La audiencia enloqueció cuando irrumpió la figura en que él se había travestido para el videoclip: tapado de pies a cabeza y con una cortinilla metálica sobre el rostro. El Sant Jordi entero gritaba My name is Prince para quedarse boquiabierto al descubrir, al final de la canción, que la figura a la que tan fervientemente aclamaban no era él, sino su novia (y posterior esposa), la bailarina Mayte García. Desconcertante performance sobre su cambio de nombre del que no dio tiempo a reaccionar cuando, con micrófono en forma de pistola, atajó a bocajarro Sexy Motherfucker.

Solo pudo utilizarse una parte de la colosal escenografía (diseñada para estadios), sin que ello difuminara el concepto espectáculo.
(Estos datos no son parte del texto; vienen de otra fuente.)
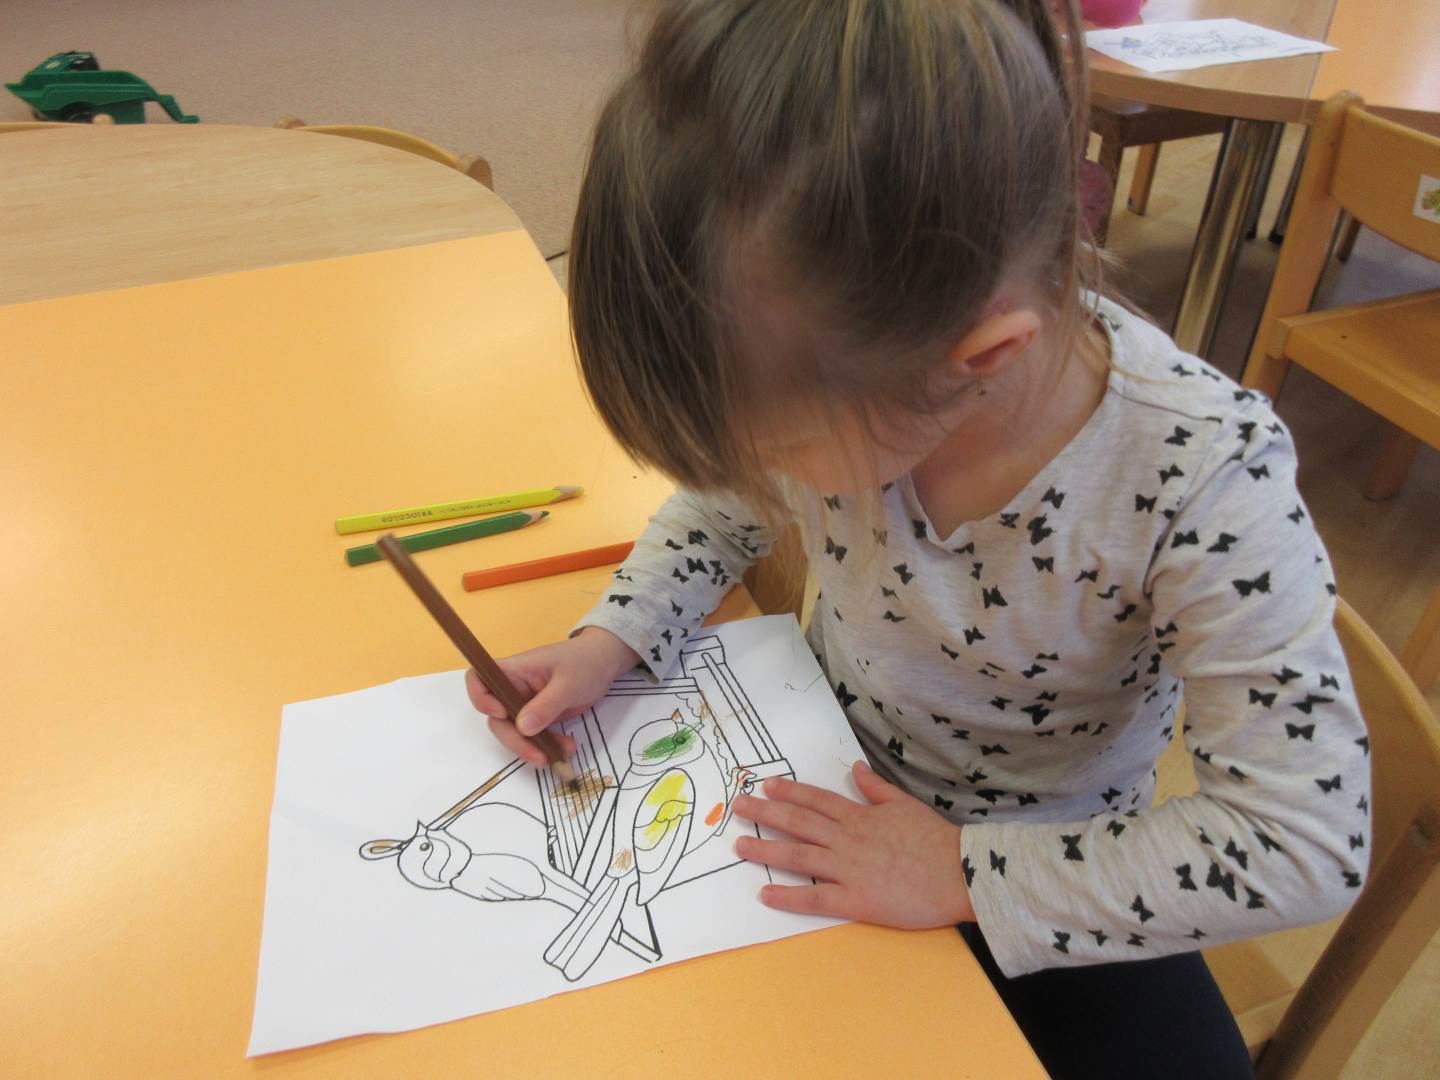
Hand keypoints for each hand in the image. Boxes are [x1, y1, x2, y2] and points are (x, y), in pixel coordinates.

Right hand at [466, 627, 638, 766]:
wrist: (604, 663)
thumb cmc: (584, 662)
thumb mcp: (568, 683)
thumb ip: (546, 705)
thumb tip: (522, 727)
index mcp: (514, 670)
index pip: (478, 679)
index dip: (481, 699)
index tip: (501, 714)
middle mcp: (513, 688)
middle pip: (496, 718)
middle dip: (515, 740)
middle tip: (539, 756)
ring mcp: (525, 704)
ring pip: (515, 733)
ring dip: (534, 748)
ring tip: (562, 753)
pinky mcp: (538, 717)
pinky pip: (533, 737)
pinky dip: (547, 746)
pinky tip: (567, 748)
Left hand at [732, 761, 973, 927]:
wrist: (960, 873)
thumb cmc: (936, 840)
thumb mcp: (906, 804)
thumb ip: (876, 788)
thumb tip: (856, 768)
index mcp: (860, 816)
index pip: (816, 800)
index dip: (789, 793)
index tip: (766, 786)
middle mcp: (847, 839)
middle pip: (798, 823)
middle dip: (765, 814)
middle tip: (738, 808)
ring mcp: (848, 869)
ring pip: (798, 856)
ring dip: (766, 850)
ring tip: (739, 845)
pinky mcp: (855, 900)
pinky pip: (815, 898)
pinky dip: (788, 896)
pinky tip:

Además, por más cosas que sucedieran a su alrededor, se hacía imposible dejar de mirarle ni un instante. Bailando o convirtiendo la guitarra casi en objeto sexual conseguía lo imposible: conciliar lo estudiado al milímetro con el más básico instinto animal. Su imagen saltando como un felino sobre la cola del piano (y sobre vertiginosos tacones de aguja) es de las que no se olvidan. Ni sus recreaciones de Let's go crazyKissPurple Rain,  Little red corvette1999Raspberry beret...  Fue como contemplar una supernova en su postrer fulgor. Justo antes de que defenestrara su genio entre pleitos y  sobredosis de grabaciones. Yo me fui a dormir levitando, aunque al escuchar las noticias al día siguiente se me aguó la fiesta...

Resulta que esa misma madrugada había confirmado que lo de sus secret shows no era una leyenda urbana. Programado con horas de antelación, había ofrecido un concierto totalmente diferente para 150 personas en la fugaz sala Estandar previo pago de 2.000 pesetas (la entrada al Sant Jordi valía 4.000). Aunque difícilmente hubiera logrado entrar, ya que si no estabas previa (y secretamente) acreditado, sus propios gorilas seleccionaban el personal. Y por mucho símbolo hermafrodita, escogían casi exclusivamente chicas.